• Your task: Among the entries, how many lines carry the string "Yeni"? Give the number and nothing else.

(Dataset excerpts)
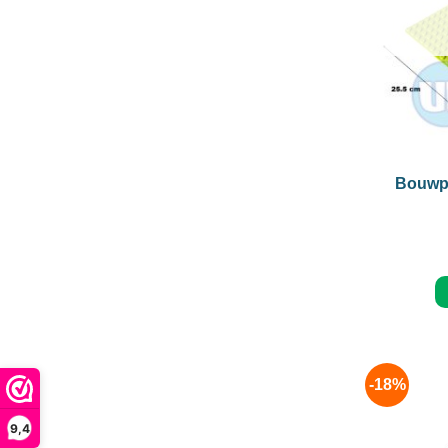
+
Bouwpl
-18%
9,4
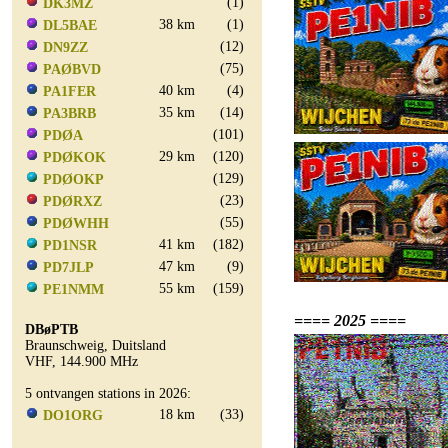
(1)
DK3MZ
38 km
(1)
DL5BAE
(12)
DN9ZZ
(75)
PAØBVD
40 km
(4)
PA1FER
35 km
(14)
PA3BRB
(101)
PDØA
29 km
(120)
PDØKOK
(129)
PDØOKP
(23)
PDØRXZ
(55)
PDØWHH
41 km
(182)
PD1NSR
47 km
(9)
PD7JLP
55 km
(159)
PE1NMM
==== 2025 ====
DBøPTB
Braunschweig, Duitsland
VHF, 144.900 MHz
5 ontvangen stations in 2026:
18 km
(33)
DO1ORG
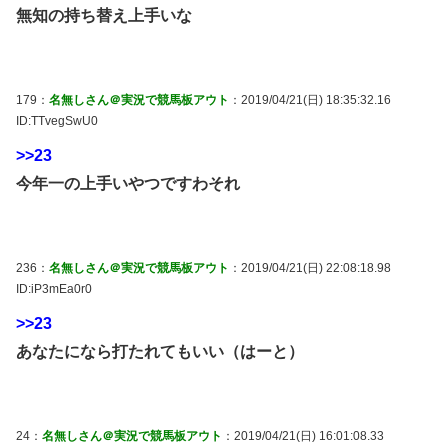
無知の持ち替え上手いな
179：
名無しさん＠実況で競馬板アウト
：2019/04/21(日) 18:35:32.16
ID:TTvegSwU0
>>23
今年一の上手いやつですわそれ
236：
名無しさん＠実況で競馬板アウト
：2019/04/21(日) 22:08:18.98
ID:iP3mEa0r0
>>23
あなたになら打たれてもいい（はーと）
24：
名無しさん＠実況で競馬板アウト
：2019/04/21(日) 16:01:08.33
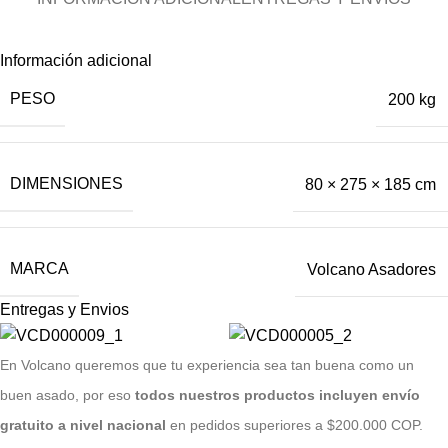
Información adicional
PESO
200 kg
DIMENSIONES
80 × 275 × 185 cm
MARCA
Volcano Asadores
Entregas y Envios
E
n Volcano queremos que tu experiencia sea tan buena como un
buen asado, por eso
todos nuestros productos incluyen envío
gratuito a nivel nacional
en pedidos superiores a $200.000 COP.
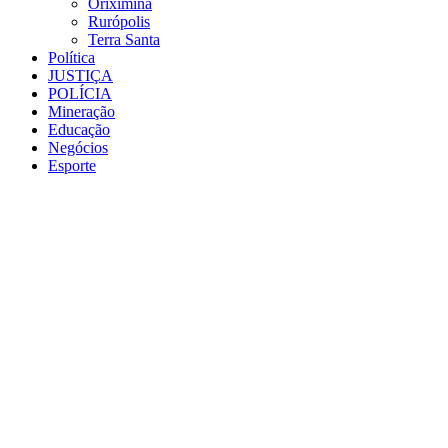
Oriximiná
Rurópolis
Terra Santa
Política
JUSTIÇA
POLÍCIA
Mineração
Educação
Negócios
Esporte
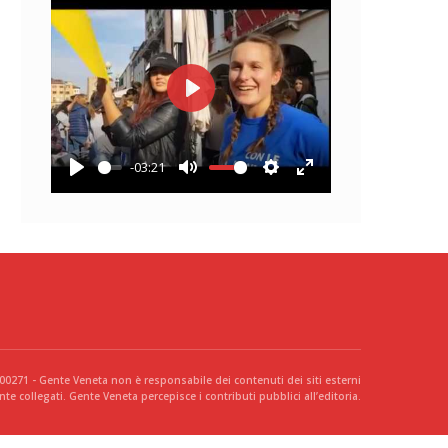
Play
-03:21
Play
Mute
Settings
Enter
fullscreen
300271 - Gente Veneta non è responsabile dei contenuti dei siti esterni
te collegati. Gente Veneta percepisce i contributi pubblici all’editoria.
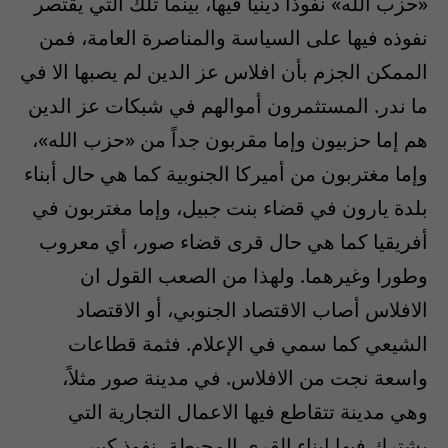
«حزب الله» نفوذاً دينياً فيها، بينما تلك التي يقتصر
نفوذه فيها على السياسة والمناصرة العامة، فمن
الممكن الجزم بأن افلاس عز الدين لم يصبها الا في
ما ندر. المستثمرون أموالهم في شبكات عز الدين
هم إما حزبيون وإما مقربون جداً من «حزب الله»،
وإما مغتربون من أميركا الجنوبية كما هي حال أبناء
بلدة يارون في قضاء بنت جبيل، وإما مغتربون في
أفريقيا كما هي حال قرى قضاء صور، أي معروب
وطورا وغيرهما. ولهذا من الصعب القول ان
الافلاس أصاب الاقتصاد الجنوبي، أو الاقتصاد
الشيعي كما سمي في الإعلام. فثمة قطاعات
واسعة نجت من الافلاس. في مدينة صور مثلاً،
وهي مدينة تتقاطع فيها الاعمال التجارية التي
يشترك فيها ابناء القرى المحيطة، نفوذ كبير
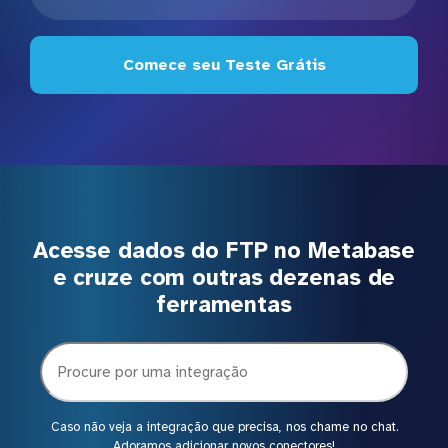
Comece seu Teste Grátis
Acesse dados do FTP no Metabase
e cruze com outras dezenas de
ferramentas
Caso não veja a integração que precisa, nos chame no chat.
Adoramos adicionar novos conectores!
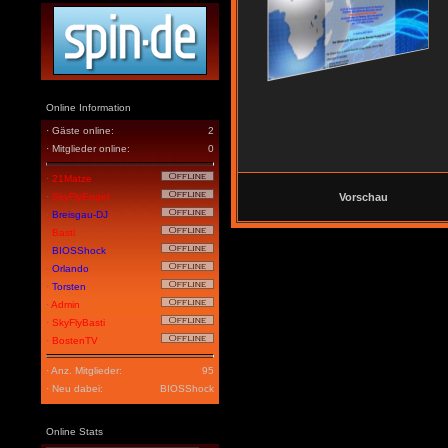
Online Information
· Gäste online:
2
· Mitglieder online:
0
·
21Matze
·
SkyFlyEngel
Vorschau
·
Breisgau-DJ
·
Basti
·
BIOSShock
·
Orlando
·
Torsten
·
Admin
·
SkyFlyBasti
·
BostenTV
· Anz. Mitglieder:
95
· Neu dabei:
BIOSShock
Online Stats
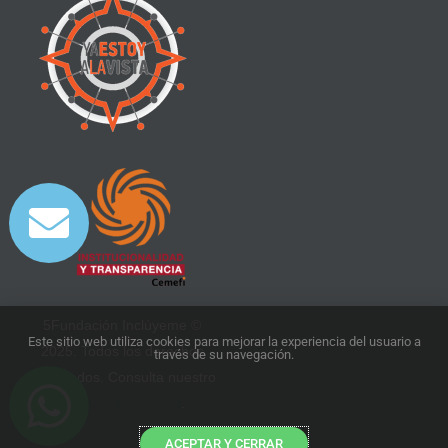
5Fundación Inclúyeme ©
Este sitio web utiliza cookies para mejorar la experiencia del usuario a
2025. Todos los derechos
través de su navegación.
reservados. Consulta nuestro
aviso de privacidad
.
ACEPTAR Y CERRAR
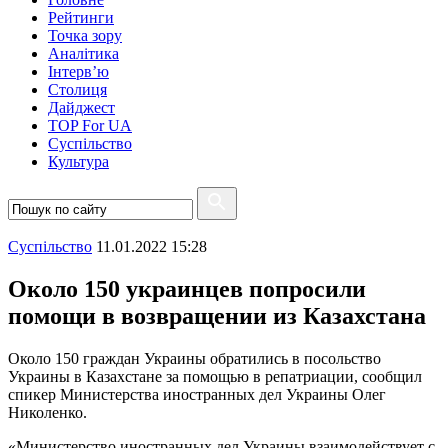
Рейтинги
Точка зору
Аналітика
Інтерв’ю
Столиця
Дайджест
TOP For UA
Суспiльство
Культура
Суспiльство
11.01.2022 15:28
Около 150 украинцев попросили
помощи в возвращении из Казахстана
Около 150 граждан Украины обратились в посольство
Украины в Казахстане за помощью в репатриации, сообщил
спикер Министерства иностранных дел Украины Олег
Николенко.
«Министерство иностранных дел Украины взаимодействует с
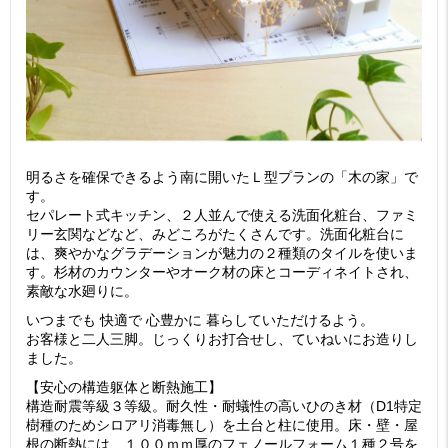
明るさを確保できるよう南に開いたＬ型プランの「木の家」で
す。
セパレート式キッチン、２人並んで使える洗面化粧台、ファミ
リー玄関などなど、みどころがたくさんです。洗面化粧台に
は、爽やかなグラデーションが魅力の２種類のタイルを使いま
す。杉材のカウンターやオーク材の床とコーディネイトされ、
素敵な水廻りに。
いつまでも 快適で 心豊かに 暮らしていただけるよう。
お客様と二人三脚。じっくりお打合せし、ていねいにお造りし
ました。
【安心の構造躯体と断熱施工】
構造耐震等級３等級。耐久性・耐蟻性の高いひのき材（D1特定
樹種のためシロアリ消毒無し）を土台と柱に使用。床・壁・屋
根の断熱には、１００ｍｍ厚のフェノールフォーム１種２号を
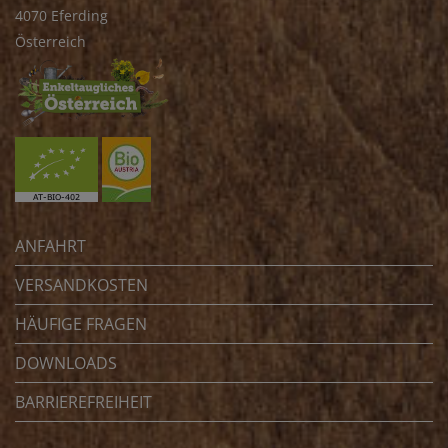
4070 Eferding
Österreich
ANFAHRT
VERSANDKOSTEN
HÄUFIGE FRAGEN
DOWNLOADS
BARRIEREFREIHEIT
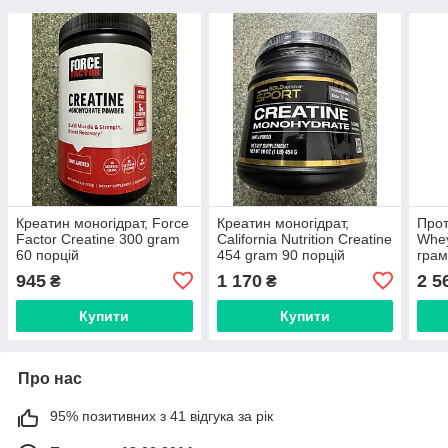
Креатин моногідрат, Force
Креатин моногідрат,
Прот
Factor Creatine 300 gram
California Nutrition Creatine
Whey
60 порцій
454 gram 90 порцій
гра
945
1 170
2 5
₴
₴
Купити
Купити
Про нас
95% позитивних з 41 відгука за рік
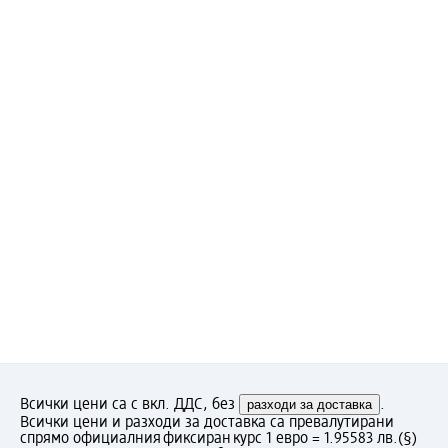
Всички цени са с вкл. ДДС, без
разходи за доставка
.
Всички цени и разходи за доставка са превалутирани
спрямо официалния фиксиран курс 1 евро = 1.95583 лв.
(§)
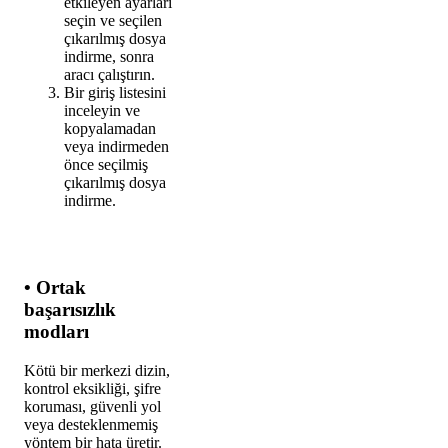
etkileyen ayarları
seçin ve seçilen
çıkarılmış dosya
indirme, sonra
aracı çalıştırın.
Bir giriş listesini
inceleyin ve
kopyalamadan
veya indirmeden
önce seçilmiş
çıkarılmış dosya
indirme.
• Ortak
başarısızlık
modları
Kötü bir merkezi dizin,
kontrol eksikliği, şifre
koruması, güvenli yol
veya desteklenmemiş
yöntem bir hata üretir.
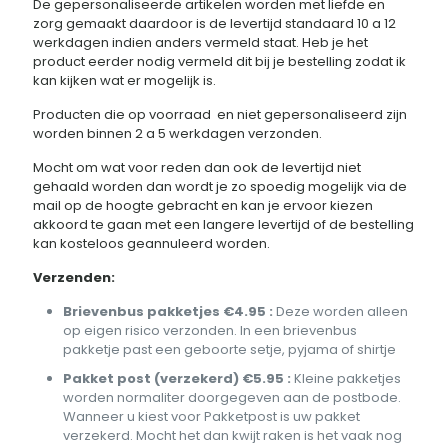
De gepersonaliseerde artikelen worden met liefde en
zorg gemaakt daardoor is de levertijd standaard 10 a 12
werkdagen indien anders vermeld staat. Heb je het
product eerder nodig vermeld dit bij je bestelling zodat ik
kan kijken wat er mogelijk is.
Producten die op voorraad en niet gepersonaliseerd zijn
worden binnen 2 a 5 werkdagen verzonden.
Mocht om wat voor reden dan ook de levertijd niet
gehaald worden dan wordt je zo spoedig mogelijk via de
mail op de hoogte gebracht en kan je ervoor kiezen
akkoord te gaan met een langere levertijd of de bestelling
kan kosteloos geannuleerd worden.
Verzenden:
Brievenbus pakketjes €4.95 :
Deze worden alleen
op eigen risico verzonden. In een brievenbus
pakketje past een geboorte setje, pyjama of shirtje
Pakket post (verzekerd) €5.95 :
Kleine pakketjes
worden normaliter doorgegeven aan de postbode.
Wanneer u kiest voor Pakketpost is uw pakket
verzekerd. Mocht het dan kwijt raken is het vaak nog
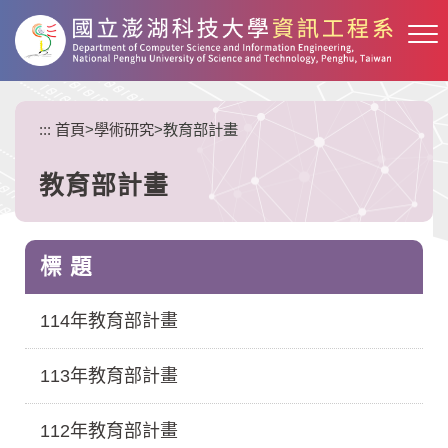
跳
到
主
要
內
:::
首頁
>
學術研究
>
教育部計畫
容
區
塊
教育部計畫
標 題
114年教育部計畫
113年教育部計畫
112年教育部計畫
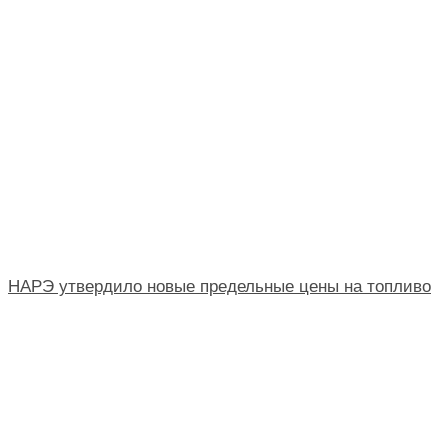
НАРЭ утвердило новые предельные цены на топливо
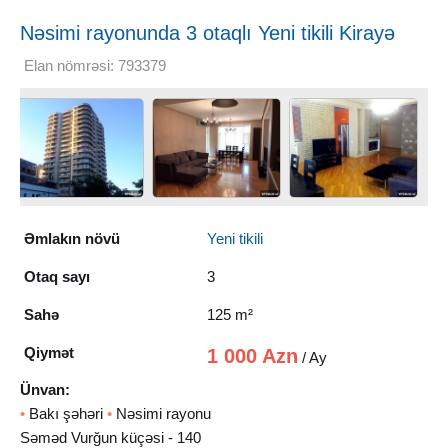
Nəsimi rayonunda 3 otaqlı Yeni tikili Kirayə
verilir, 125 m²
Elan nömrəsi: 793379
Əmlakın növü
Yeni tikili
Otaq sayı
3
Sahə
125 m²
Qiymət
1 000 Azn
/ Ay
Ünvan:
•
Bakı şəhəri
•
Nəsimi rayonu
Səməd Vurğun küçəsi - 140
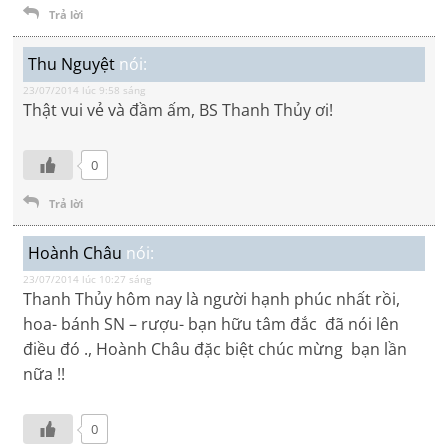
Trả lời
Thu Nguyệt
nói:
23/07/2014 lúc 9:58 sáng
Thật vui vẻ và đầm ấm, BS Thanh Thủy ơi!
0
Trả lời
Hoành Châu
nói:
23/07/2014 lúc 10:27 sáng
Thanh Thủy hôm nay là người hạnh phúc nhất rồi,
hoa- bánh SN – rượu- bạn hữu tâm đắc đã nói lên
điều đó ., Hoành Châu đặc biệt chúc mừng bạn lần
nữa !!
0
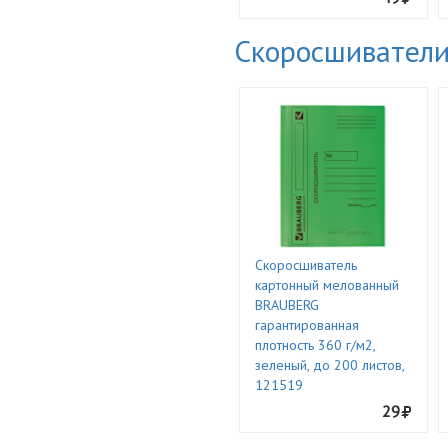
Скоросшиватели
Скоросшиватель
картонный мелованный
BRAUBERG
гарантированная
плотность 360 г/м2,
зеленый, до 200 листов,
121519
29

• Answer area: 2